WISPs typically use unlicensed spectrum but often licensed spectrum as well for backhaul and other purposes, so the fact that CBRS offers may be appealing. The propagation characteristics at 3500 MHz are also somewhat better suited for line-of-sight communications than at 5 GHz, so capacity and coverage should be less expensive to achieve. In addition, as the PAL tracts are small, WISPs can choose to acquire licenses in small, specific areas rather than much larger (and far more expenses ones.
The only caveat is that CBRS requires an elaborate system to ensure interference protection for the incumbents and PAL operators called a Spectrum Access System (SAS). This cloud-based, database-type system manages the shared frequencies, their users, and their devices performs a long list of tasks. This includes assigning channels for devices, determining their maximum power at every location and ensuring it is not exceeded, registering, and authenticating them, communicating with them for various purposes, resolving conflicts, and addressing reports of interference and requests for additional interference protection.

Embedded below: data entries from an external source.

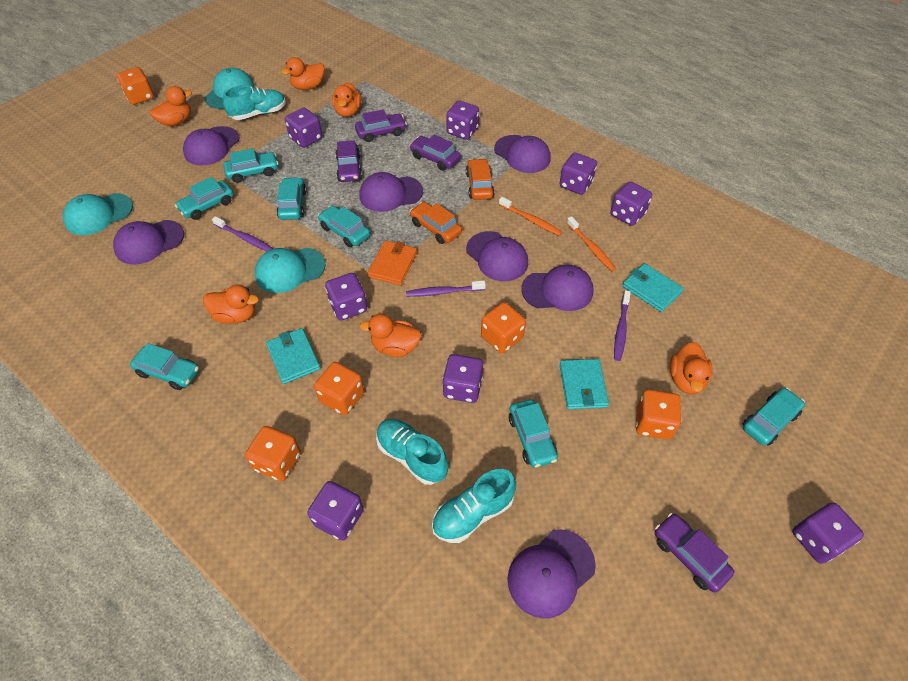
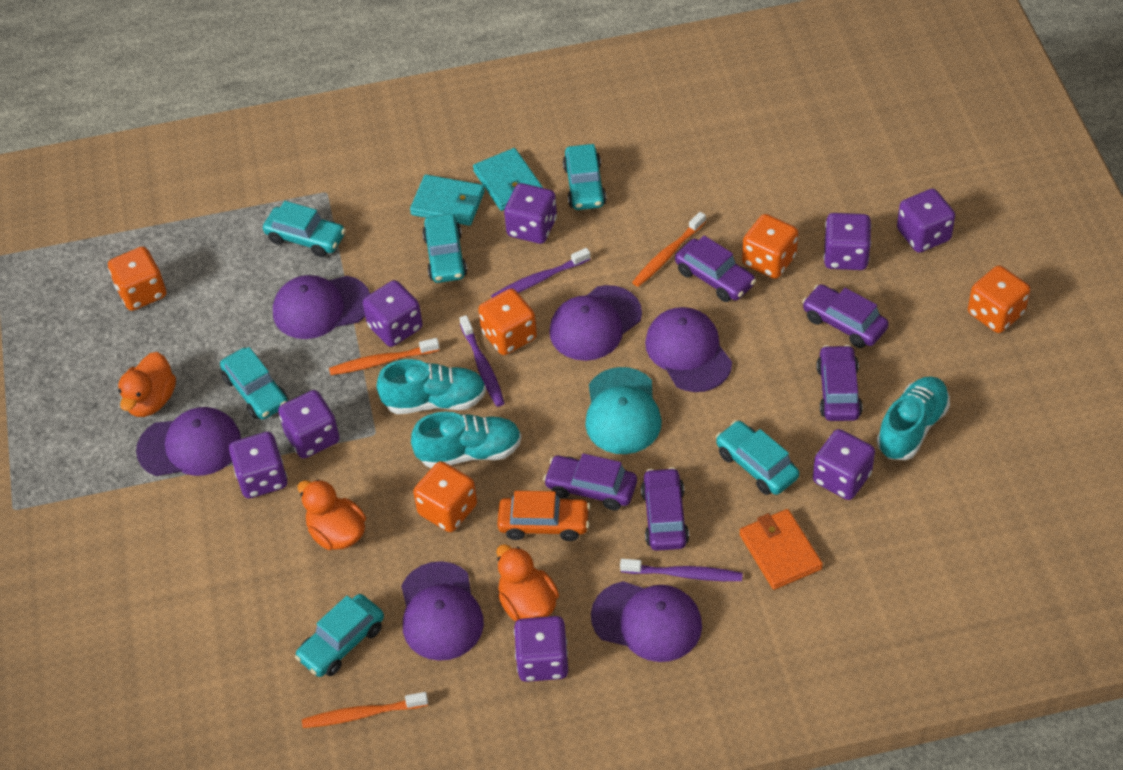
orange car: 2 -> 1
orange duck: 6 -> 3
orange toothbrush: 2 -> 3
purple cap: 7 -> 6
purple car: 4 -> 5
turquoise cap: 3 -> 1
turquoise car: 7 -> 6
turquoise wallet: 3 -> 2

To ensure the incumbent radar systems are protected, sensors will be installed near each one that sense the presence of interference and alert the SAS, which in turn commands the potential interferer to change channels.
A similar approach has been used before with less-than-spectacular results, and is one of the reasons why the sharing of TV white space in the U. S. has become something of a fiasco. Although the CBRS SAS is a more sophisticated system, how well it works this time remains to be seen. This is also the case with any appeal to WISPs that may find such a complex approach too cumbersome.

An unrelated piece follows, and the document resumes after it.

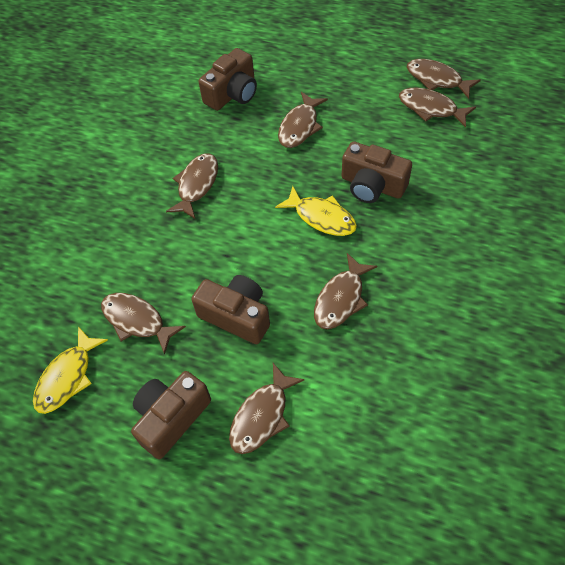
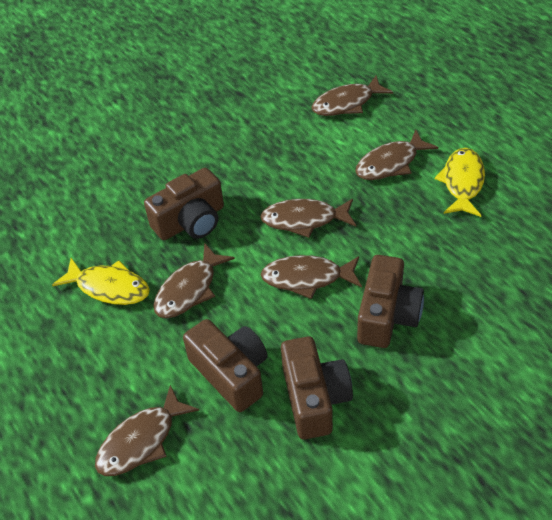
brown fish: 7 -> 6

New Benefits for Canadian WISPs
The last spectrum opportunity is directly targeted at the WISP industry, as it specifically addresses fixed point-to-multipoint and point-to-point services. The opportunity was created in May when Canada’s Innovation, Science, and Economic Development (ISED) department authorized the use of higher power and outdoor RLAN devices (HPODs) indoors and outdoors between 5150 and 5250 MHz. The ruling provides 100 MHz of additional spectrum for WISPs, doubling their current allocations in the 5 GHz band.
The ISED imposes no complex interference management scheme like the one to be employed in CBRS, instead placing the onus on operators to ensure they cause no interference to any other services. Equipment deployed in the band must incorporate contention-based protocols to manage the interference between HPOD devices and regulators will only intercede when complaints are received. All operators must obtain a 1-year renewable license and must fall into the category of “radio communications service providers” and “radio communication users.”

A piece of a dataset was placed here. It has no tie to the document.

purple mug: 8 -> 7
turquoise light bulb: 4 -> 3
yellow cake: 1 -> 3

The overall goals are to alleviate congestion in the 2400 and 5800 MHz bands that are currently saturated and to take a step toward in achieving higher broadband downlink and uplink data rates for all Canadians. Each license is issued on a nationwide basis with no licensing fees. There is no limit on the number of licensees in any area, nor is there any type of tiered priority access for specific types of services.
The allocation will also harmonize with the rules for this band in the U.S. Maximum RF power to the antenna is 1 W for point-to-point systems whose antenna gain must be 23 dBi or less, resulting in an EIRP of 4 W. Indoor and outdoor systems have the same power limit, but their antenna gain can be only 6 dB. Operators must also limit radiation to 125 mW EIRP in the vertical plane to avoid interfering with satellites and provide a 25-km exclusion zone around receiving earth stations.